Le parole di De Rossi sulle troppe critiche alla Nazionale?
"La critica fa parte del gioco, anche qui dentro ce ne sono. Le critiche si dividono in due: la costruttiva e la distruttiva. Da italiani, qualche parola al miele aiuterebbe. A volte fa comodo anche a voi la cosa negativa: me l'hanno chiesta anche prima. Fa parte del gioco, ne sono consapevole. Comunque condivido le parole di De Rossi".
Cosa manca a questo Lecce per prendere punti in queste partite? Forse manca qualcosa sugli esterni?
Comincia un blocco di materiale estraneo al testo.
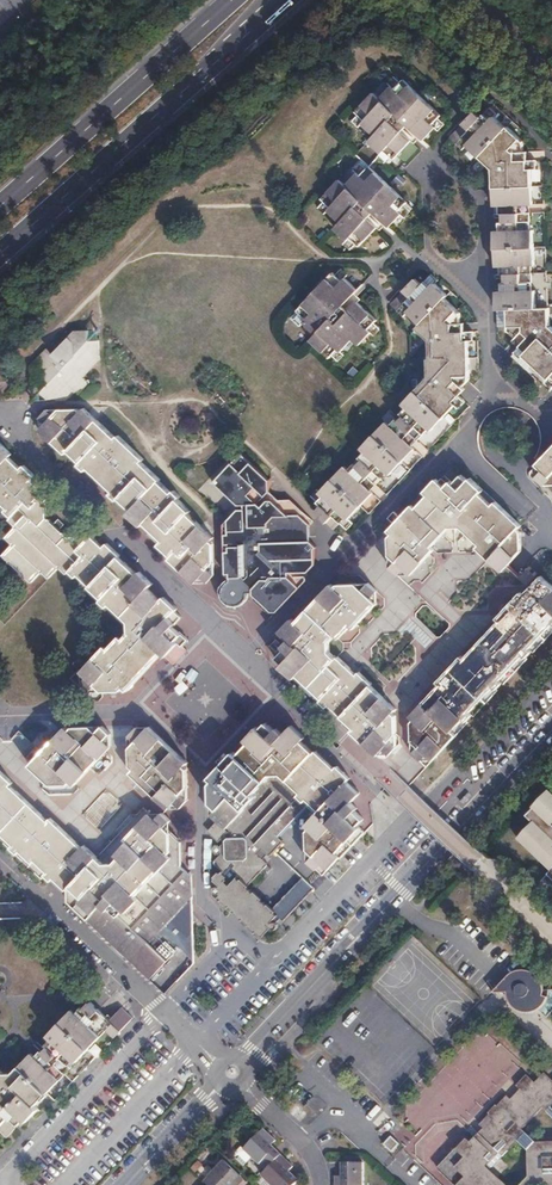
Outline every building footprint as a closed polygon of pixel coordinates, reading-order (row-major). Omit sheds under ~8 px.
[(408,126),(423,140),(435,128),(432,125),(441,116),(403,80),(395,89),(392,87),(380,99),(374,93),(356,112),(365,121),(362,123),(375,135),(369,141),(382,153),(385,151),(393,159),(411,140),(402,132),(408,126)] [(550,325),(549,308),(546,308),(536,308),(536,290),(532,290),(531,266),(535,266),(534,230),(531,230),(530,205),(533,204),(532,169),(538,169),(538,160),(528,160),(527,152),(523,151),(523,142),(508,127),(506,128),(494,117),(496,114),(490,108),(480,118),(474,112),(450,138),(462,149),(467,145),(492,169),(494,206),(499,206),(499,214),(502,214),(503,222),(500,223),(500,231),(495,231),(496,267),(501,267),(502,275),(505,275),(505,283),(502,283),(501,291),(497,292),(497,310),(508,310),(508,327),(509,331),(516,338),(514,341),(520,347),(515,353),(521,359),(524,356),(536,367),(549,379),(546,382),(551,388),(551,327),(550,325)] [(358,173),(361,176),(370,167),(362,159),(353,168),(358,173)] [(359,246),(377,227),(368,218),(374,212),(390,227),(401,214),(398,211),(407,202),(370,167),(361,176),(358,173),(347,185),(340,180),(322,199),(331,208),(329,211),(341,222),(335,229),(347,241),(350,238),(359,246)] [(410,205),(407,202),(398,211),(401,214),(410,205)] [(415,279),(392,305),(404,316),(408,312),(421,324),(417,329),(423,335),(429,341),(430,359),(428,359),(429,377),(404,404),(407,407),(402,413),(405,416),(398,422),(396,420),(390,426),(386,423),(362,448),(365,452),(360,458),(363,460),(357,467),(354,464),(348,470),(345,466),(320,492),(317,490),(312,495),(322,505),(316,512),(334,529),(340,523),(347,530),(354,523),(349,519),(373,493),(371,491),(387,473),(390,475),(414,449),(412,447),(430,428),(432,430),(456,405),(453,402),(465,390),(463,387),(469,379),(469,341),(473,341),(474,332),(465,332),(464,323),(461,323),(460,313),(445,299),(448,295),(435,283),(437,280),(431,274),(421,285),(415,279)] [(377,321),(358,303),(349,311),(343,306),(358,290),(345,278),(342,281),(336,275),(330,281),(327,278),(297,310),(307,319),(304,322),(317,334),(311,340),(330,358),(339,348),(342,351),(353,339),(359,345),(372,333),(369,330),(377,321)] [(546,290),(536,290),(536,308),(546,308),(546,290)] [(307,319),(297,310),(290,317),(299,327),(304,322),(307,319)] [(508,310),(497,310),(497,328),(508,327),(508,310)] [(423,335),(417,329),(413,334),(419,340),(423,335)] [(52,354),(47,349),(31,366),(50,384),(41,393),(42,395),(47,399),(55,399),(57,401),(66,400),(75,391),(79,394),(86,386),(87,381),(84,378),(99,361),(104,342),(89,341),(89,331),(74,331),(52,354)] [(521,359),(515,353),(511,357),(530,375),(536,367),(524,356),(521,359)] [(129,514),(131,516),(136,521),(141,526),(144,523),(162,541),(159,545),(171,557),(169,560),(195,584),(214,563),(213,544),(210,541),(214,538),(188,514),(191,511),(178,499),(180,497),(174,491),(172,493),(159,481),(160,480),(142,462),(144,459),(119,436),(116,438),(84,409),(81,412),(78,409),(59,409),(53,415),(47,409),(39,418),(45,424),(39,431),(65,454),(69,451),(81,462),(79,465),(85,471),(88,469),(112,492),(110,494),(117,500),(119,498),(132,510),(129,514)] [(7,509),(5,511),(12,518),(11,521),(17,527),(6,537),(14,545),(4,555),(32,582),(43,572),(50,578),(60,568),(67,574),(69,571),(76,577),(78,575),(102,598),(100,601),(107,607),(109,605),(128,623),(128,633),(123,640),(120,637),(108,649),(106,646),(82,671),(88,678),(82,684),(90,692),(96,686),(103,692),(121,691),(124,688),(128,691),(163,653),(167,656),(179,643),(181,645),(186,640),(173,626),(181,618),(175,612),(177,609),(165,598),(162,601),(142,583),(146,578),(140,572),(137,574),(118,558),(120,556),(107,544),(104,548),(91,536),(88,539),(85,537),(66,537),(60,530),(54,525),(46,518),(46,500),(44,497),(46,494),(34,482),(37,478),(24,467),(22,469),(9,458),(11,454),(0,443),(0,502),(7,509)] [(536,465),(543,471),(537,477),(545,486),(551,479),(551,448),(536,465)] [(241,454),(220,476),(215,481),(215,483),(221,488),(238,505),(245,505),(245,510),(238,511),(225,525),(229,528),(225,535),(225,544),(229,548),(226,552),(226,564),(230,568),(226,572),(226,574),(230,578),(231,591),(253,590),(253,595),(271,612),(277,612),(306,580),(306,577),(288,577),(288,573),(308,572),(315,564),(314,550),(316,547),(310,542),(310,526),(300,516),(303,512),(292,501),(280,501),(270,492),(269,480),(241,454)] [(215,481),(220,476),(218,474),(212,480),(213,485),(218,490),(221,488),(215,483),(215,481)] [(510,539),(521,526),(471,478),(468,481),(462,476),(454,484),(451,481),(445,487),(436,479),(388,531),(392,535),(389,538),(389,568),(398,576),(405,570),(411,575),(434,550),(432,547),(449,528),(461,528),(479,545),(477,548),(502,571),(521,550),(510,539)] [(276,492),(270,492),(280,501),(280,495),(276,492)] [(221,504),(216,510),(213,513),(219,518),(227,510),(221,504)] [(59,520),(54,525),(60,530),(64,525),(59,520)] [(214,563),(195,584),(206,585),(215,575),(214,563)] [(519,578),(527,585),(535,577),(527,569),(519,578)] [(542,576),(524,595),(521,592),(497,618),(500,621),(464,658),(462,656),(437,682),(440,685),(410,716),(414,720),(411,723),(412,741),(418,747),(412,753),(420,761),(426,755),(433,761),(457,735),(453,732),(464,719),(467,721),(473,715),(470,712),(494,687),(497,689),(503,683),(500,681),(524,655),(526,657),(532,651),(530,649),(551,625),(551,586),(542,576)] [(291,639),(289,641),(283,648),(285,650),(277,658),(283,664),(281,667),(294,679),(297,676),(322,699),(320,702),(327,708),(329,706),(354,728),(351,732),(377,756),(383,749),(391,741),(396,735),(396,716),(393,713),(396,709),(360,673),(357,675),(338,658),(336,659),(330,653),(329,643),(335,636),(339,639),(351,627),(353,629),(377,604),(371,598),(377,591),(369,584),(362,590),(356,584),(339,584),(335,588),(331,584),(296,623),(292,620),(282,630),(291,639)] [(280,633),(289,641),(291,639),(282,630),(280,633)] [(181,645),(179,643),(167,656),(166,657),(174,664),(176,664),(187,651),(187,650),(181,645)] [(220,895),(220,896),(236,911),(235,914),(242,920),(244,920),(255,930),(259,930),(263,926),(269,925),(273,929),(276,929),(278,927),(278,925),(277,923),(281,920),(282,921),(284,922),(324,879),(324,875),(342,856),(343,857),(366,832),(360,825),(365,819),(356,811),(358,808),(352,803),(360,793),(348,782),(351,778),(338,766),(335,768),(317,751),(314,753),(302,741),(305,737),(295,727),(286,737),(278,728),(274,732),(266,724),(261,729),(258,727),(246,740),(249,744),(237,756),(234,753),(218,770),(220,774),(211,785),(212,803),(218,808),(212,815),(227,829),(228,829),(233,833),(229,838),(225,834),(220,839),(224,843),(221,847),(218,845),(216,845),(213,849),(213,851),(217,854),(218,854),(220,853),(221,854),(215,860),(215,864),(224,871),(222,872),(219,873),(215,877),(215,881),(220,886),(217,886),(215,888),(214,890),(214,892),(216,894),(220,894),(220,895)] [(65,728),(61,732),(30,765),(52,786),(70,785),(73,782),(76,785),(112,747),(111,734),(103,727),(97,733),(91,727),(72,727),(69,731),(65,728)] [(144,734),(137,727),(129,736),(130,766),(134,769),(131,773),(168,809),(175,802),(181,808),(189,800),(183,794),(188,788),(188,770),(186,768),(188,764),(150,728),(144,734)] [(3,769),(16,756),(0,739),(0,766),(3,769)] [(391,741),(383,749),(390,755),(398,747),(391,741)] [(14,845),(12,848),(18,854),(21,852),(33,863),(36,861),(48,872),(46,875),(52,881),(55,879),(67,890),(68,902),(79,912),(131,961),(144,948),(146,945),(183,907),(193,896),(193,876),(182,866),(182,861),(181,842),(165,827),(171,821),(163,814),(157,820),(151,814),(152,812),(150,810),(149,812),(145,809),(99,858),(85,846),(82,848),(76,842),(51,818),(49,821),(26,801),(21,796),(10,786),(13,782),(0,771),(0,832),(14,845)] [(107,790),(83,814),(98,829),(122,806),(107,790)] [(464,791),(456,800),(459,803),(467,794),(464,791)] [(551,824),(551,823),(551,794),(550,792),(526,817),(533,824),(518,840),(551,871),(547,876),(551,881),(551,825),(551,824)] [(220,839),(225,834),(227,831),(216,820),(206,831),(218,841),(220,839)] [(450,857),(442,865),(446,868),(453,860),(450,857)] [(248,888),(237,878),(231,885),(236,886),(244,892),(248,888)] [(7,903),(6,917),(21,917),(21,904),(7,903)] [(507,977),(492,994),(507,993),(507,997),(510,1004),(512,1007),(517,1011),(527,1013),(530,1013),(537,1011),(542,1008),(546,1002),(548,998),(549,992),(549,990),(544,990),(544,986),(541,980),(537,976),(533,973),(527,971),(524,970),(514,972),(511,973),(507,977)] [(1,1126),(0,1127),(0,1131),(7,1137),(15,1129),(7,1121),(10,1118),(19,1125),(24,1120),(27,1122),(40,1110),(44,1114),(133,1019),(122,1008),(110,1020),(91,1002),(85,1009),(83,1007),(77,1013),(73,1010),(49,1036),(52,1039),(47,1045),(49,1047),(43,1053),(41,1051),(36,1057),(32,1054),(13,1073),(3,1074),(0,1071),(0,1125),(1,1126)] [(442,1038),(433,1047),(435,1048),(444,1039),(442,1038)] [(544,1073),(535,1082),(526,1075),(516,1086),(519,1089),(510,1099),(506,1096),(497,1105),(496,1104),(488,1113),(489,1114),(479,1125),(483,1129),(469,1142),(466,1139),(456,1149),(455,1148),(437,1168),(457,1184),(507,1184),(490,1169),(507,1151),(508,1151),(518,1141),(528,1151),(529,1177),(521,1184),(535,1184),(551,1184),(551,1142),(536,1142),(522,1129),(542,1108),(551,1117),(551,1080),(544,1073)] [(390,1134),(410,1151),(440,1115),(433,1109),(437,1103),(422,1091),(402,1115),(420,1130),(416,1135),(400,1122),(390,1134)] [(266,1140),(270,1135),(263,1128),(259,1133),(266,1140)] [(277,1159),(281,1155),(271,1145),(275,1140),(270,1135),(266,1140),(259,1133),(244,1148),(252,1156),(262,1166),(266,1170),(277,1159)] [(399,1144),(391,1136),(384,1144),(392,1151),(399,1144)] [(243,1165),(252,1156),(244,1148),(241,1146),(235,1153),(235,1157),(243,1165)] [(288,1161),(281,1155),(277,1159),(284,1166),(288,1161)] [(262,1175),(272,1184),(294,1184),(299,1180),(289,1170),(293,1166),(288,1161),(284,1166),(277,1159),(266,1170),(262,1175)] [(203,1182),(206,1184),(235,1184),(232,1182),(239,1175),(224,1160),(203,1182)] [(364,1162),(342,1162),(341,1175),(335,1175),(335,1182),(341,1182),(341,1184),(363,1184),(364,1162)] [(266,1170),(262,1166),(255,1173),(259,1177),(262,1175),(266,1170)] [(154,1172),(146,1180),(149,1183),(157,1175),(154,1172)] [(239,1175),(232,1182),(235,1184),(238,1184),(244,1179),(239,1175)]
"Sì, ma credo che siamo cresciuti ultimamente in quella zona. Alla fine, contro queste grandi squadre in cui non concedi molto, la differenza la fa il cinismo. Siamo il peggior attacco del campionato e oggi abbiamo avuto una grande chance: mi tengo stretto l'atteggiamento della squadra, con l'obiettivo di sistemare le sbavature in difesa".
State facendo di necessità virtù?
"Sì, ma non dobbiamo trovare alibi. Questa è una squadra che deve lottare fino all'ultimo per salvarsi e lo può fare. La vittoria della Cremonese sposta tante opinioni, ma dobbiamo rimanere calmi e concentrarci sulla nostra forza. Forse, inizialmente oggi siamo stati un po' timidi anche per bravura della Roma, ma non abbiamo mai sofferto più di tanto".
Come avevi studiato il match?
"Contro il Napoli avevamo studiato la stessa partita, oggi magari Malen è stato bravo a dare profondità. Sembravano più freschi loro di noi inizialmente. Anche l'utilizzo di Pierotti era per accorciare in determinate situazioni: non volevamo essere troppo alti, ma neanche troppo bassi. Poi, loro hanno messo una seconda punta e siamo andati più in difficoltà".
Sugli applausi del tifo romanista? Non ha mai vinto contro la Roma...
"Sarà destino, è una maledizione (ride, ndr). Non ho sentito gli applausi, ma li ringrazio come sempre. Mi rispettano, non tutti, ma anche io rispetto loro: avrei però voluto fare lo sgambetto alla Roma, sono sincero, prima o poi succederà".
20.46 - Termina la conferenza stampa.